[ARTICLE]
----

In line with the growing socio-economic and political significance of immigration, Europe has seen a wide range of policy measures aiming at either halting migrants from reaching Europe or deterring them from settling in their preferred countries of destination (Gibney 2004).
One of the implications of these policy efforts has been to turn the Mediterranean into a highly militarised zone. Yet the collapse of the political structures of several North African countries in the early 2011 was a huge blow for bilateral and multilateral cooperation mechanisms. In particular, immigrant arrivals to Europe through Lampedusa, an Italian island and one of the closest points from the African mainland, triggered a range of public and political discussions.
It is important to reflect upon the symbolic power that immigration possesses in European domestic politics. The social construction of immigration as a threat have shaped the national and EU-level responses to the arrivals of immigrant and asylum-seekers in the western Mediterranean. Most public and political worries were about irregular migration, a major challenge to the very idea of state borders.
Italy concluded bilateral readmission agreements with the regimes in Tunisia (April in 2011) and Libya (June 2011). Unstable conditions in these countries led to some 43,000 arrivals from the region between mid-January and late-June 2011 (UNHCR 2011). Even still, the surge of arrivals to Lampedusa was not predicted. Yet, as the collapse of the political regimes in Tunisia and Libya clearly showed, in the absence of any authority enforcing the previously concluded bilateral agreements with Italy, new arrivals of immigrants and asylum claimants are likely to continue.

----

[GOALS]
(a) According to the article on migration across the Mediterranean, roughly how many arrivals came from the region between mid-January and late-June 2011?
(b) Duplicate the part of the migration article that begins at the words "In line with" and stops after "destination (Gibney 2004).".
The next lines come from an unrelated source.

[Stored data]
----

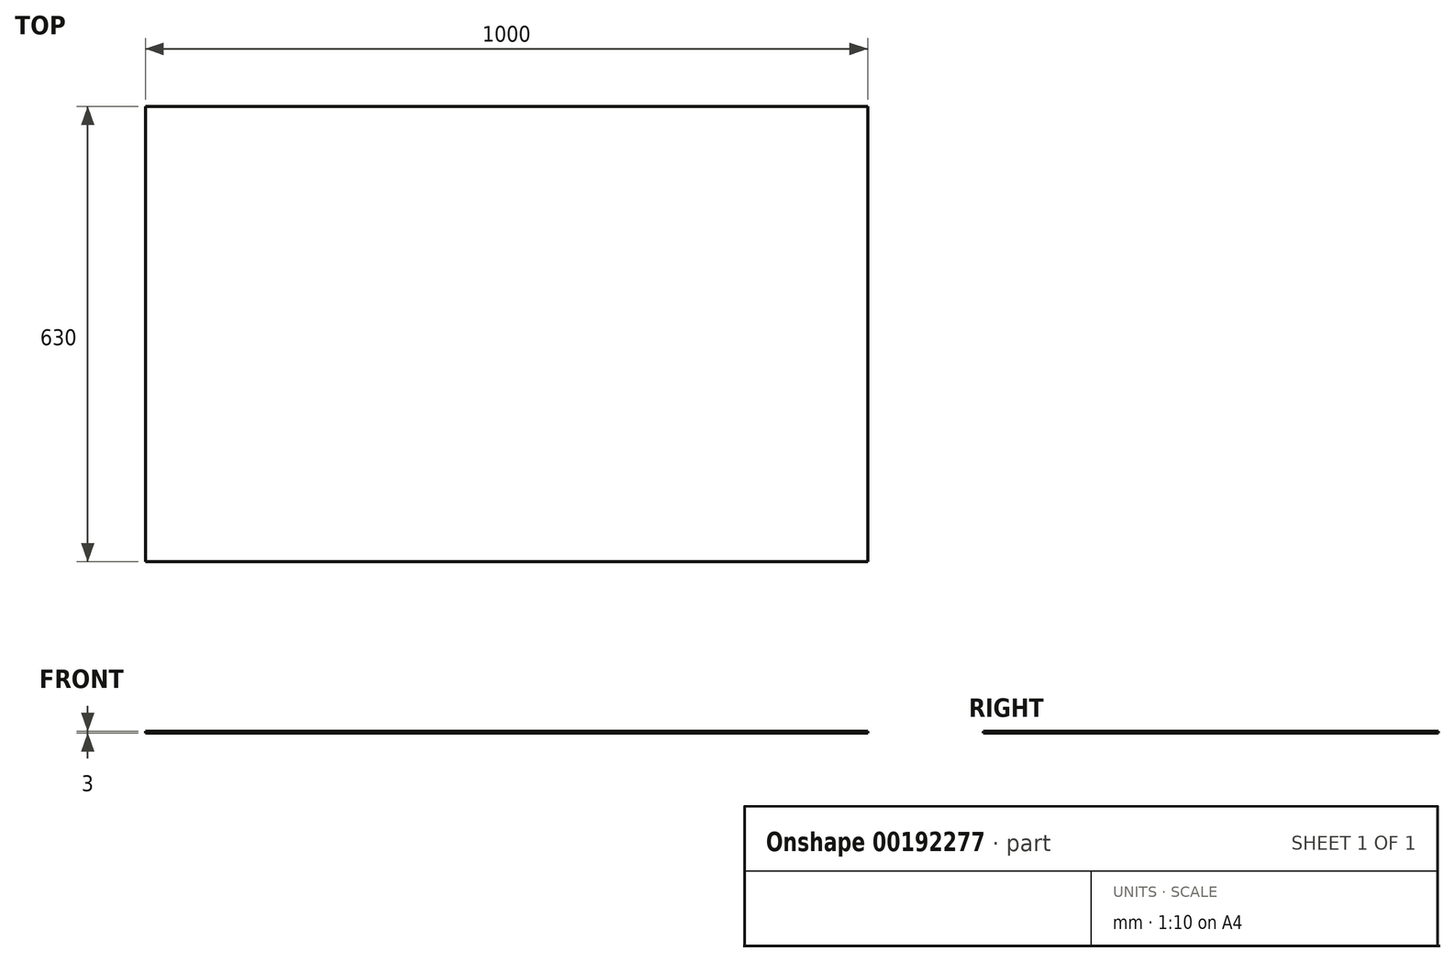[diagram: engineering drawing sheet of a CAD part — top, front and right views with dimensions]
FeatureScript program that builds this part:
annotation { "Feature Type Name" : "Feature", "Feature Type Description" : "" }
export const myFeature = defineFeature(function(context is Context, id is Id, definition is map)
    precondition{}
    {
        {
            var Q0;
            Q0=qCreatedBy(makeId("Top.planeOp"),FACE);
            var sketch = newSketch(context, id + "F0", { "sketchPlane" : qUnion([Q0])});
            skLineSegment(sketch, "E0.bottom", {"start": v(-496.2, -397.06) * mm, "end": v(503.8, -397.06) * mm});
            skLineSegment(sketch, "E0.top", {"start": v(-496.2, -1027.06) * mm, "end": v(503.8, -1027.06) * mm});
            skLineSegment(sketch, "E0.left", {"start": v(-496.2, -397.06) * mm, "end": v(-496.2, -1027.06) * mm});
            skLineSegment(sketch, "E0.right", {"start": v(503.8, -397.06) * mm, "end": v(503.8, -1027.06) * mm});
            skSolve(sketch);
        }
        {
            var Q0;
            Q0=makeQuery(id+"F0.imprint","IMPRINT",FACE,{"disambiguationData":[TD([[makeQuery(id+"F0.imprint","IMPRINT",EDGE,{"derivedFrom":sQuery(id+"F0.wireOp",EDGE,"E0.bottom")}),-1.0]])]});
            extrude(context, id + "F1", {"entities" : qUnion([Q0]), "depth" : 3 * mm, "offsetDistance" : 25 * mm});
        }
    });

----

[ANSWERS TO THE EXERCISE]
(a) Some 43,000.

(b)
In line with the growing socio-economic and political significance of immigration, Europe has seen a wide range of policy measures aiming at either halting migrants from reaching Europe or deterring them from settling in their preferred countries of destination (Gibney 2004).